▶ _Aufgabe_: Übertrage den folgenden Beitrag über das h-aspiré vollständig und Wort für Wort.

▶ _Zitierter Beitrag_:
__________
Hallo,
ich habe eben gesehen, dass die englische Wikipedia auch einen
Artikel zum h-aspiré hat. Die Liste zeigt gut mehrere (?) hundert Wörter mit h-aspiré. Geschichtlich gab es eine andere Entwicklung als das "normale" /h/, das nun auch stumm ist. (Im Artikel stehen auch diverse grobe Anhaltspunkte, welche Wörter h-aspiré haben, auch zum Beispiel germanische Erbwörter) Von Grammatikern wurde also geschichtlich renforciert, dass das h-aspiré ausgesprochen wird, aber später wurde es wieder stumm. Es gab immer wieder ein Gefälle zwischen Hochsprache und Alltagssprache, wobei die Phänomene wie Kontraktion und Liaison in der Alltagssprache gerne lieber auch auf h-aspiré-Wörter angewandt wurden, während die Verfechter der Hochsprache das als nicht gut empfanden. Trotz dieser Normfrage ist es ja aber ein reelles Phänomen, und das bei nicht zu knappen Wörtern. Der Ursprung liegt bei einem verlustig gegangenen Laut, dessen Verhalten allerdings immer noch Auswirkung auf andere Morpheme hat. Diachron ist das sicher erklärbar, synchron ist es wahrscheinlich eleganter, von einem zugrundeliegenden Phonem auszugehen.
__________
▶ _Vorliegendes Material_:

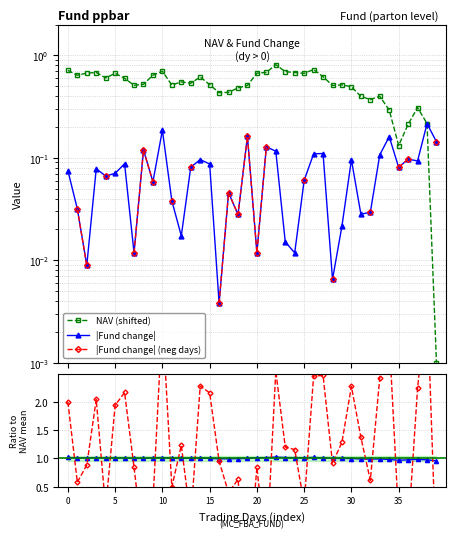

Is this an area chart (filled region under the line)?

No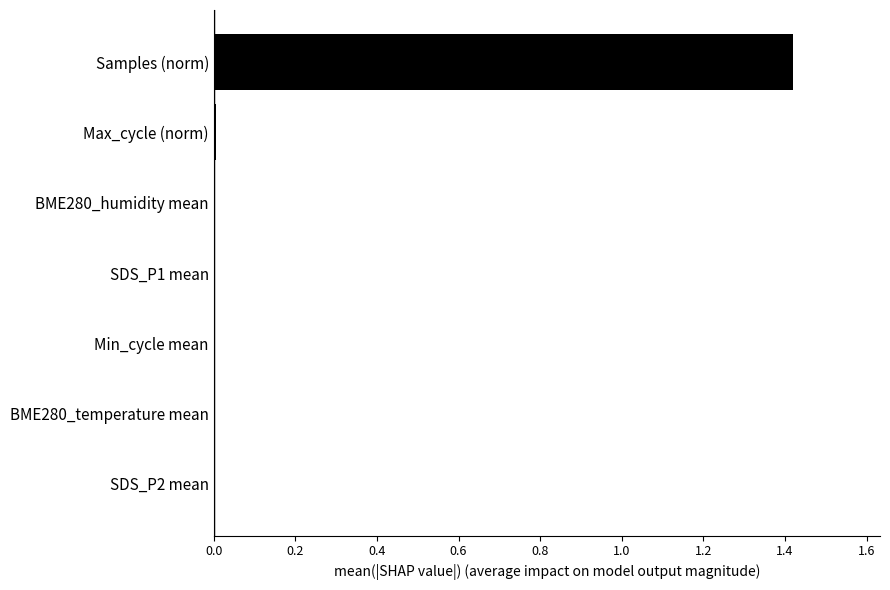

The chart shows a value of 0.0 at Max_cycle (norm). True or false?

True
__________
▶ _Lösung_:
Hallo,
ich habe eben gesehen, dass die englische Wikipedia auch einen
Artikel zum h-aspiré hat. Die Liste zeigt gut mehrere (?) hundert Wörter mit h-aspiré. Geschichtlich gab es eine andere Entwicklung als das "normale" /h/, das nun auch stumm ist. (Im Artikel stehen auch diverse grobe Anhaltspunkte, welche Wörter h-aspiré haben, auch zum Beispiel germanische Erbwörter) Von Grammatikern wurde also geschichtlich renforciert, dass das h-aspiré ausgesprochen wird, aber später wurde es wieder stumm. Es gab immer wieder ein Gefälle zwischen Hochsprache und Alltagssprache, wobei die Phänomene wie Kontraktion und Liaison in der Alltagssprache gerne lieber auch auf h-aspiré-Wörter angewandt wurden, während die Verfechter der Hochsprache das als nicht gut empfanden. Trotz dieser Normfrage ist es ja aber ein reelles Phänomen, und das bei nicht zu knappen Wörtern. Der Ursprung liegt bei einem verlustig gegangenen Laut, dessen Verhalten allerdings immer noch Auswirkung auf andere Morpheme hat. Diachron ist das sicher erklärbar, synchron ist es wahrscheinlich eleganter, von einem zugrundeliegenden Phonem auszugehen.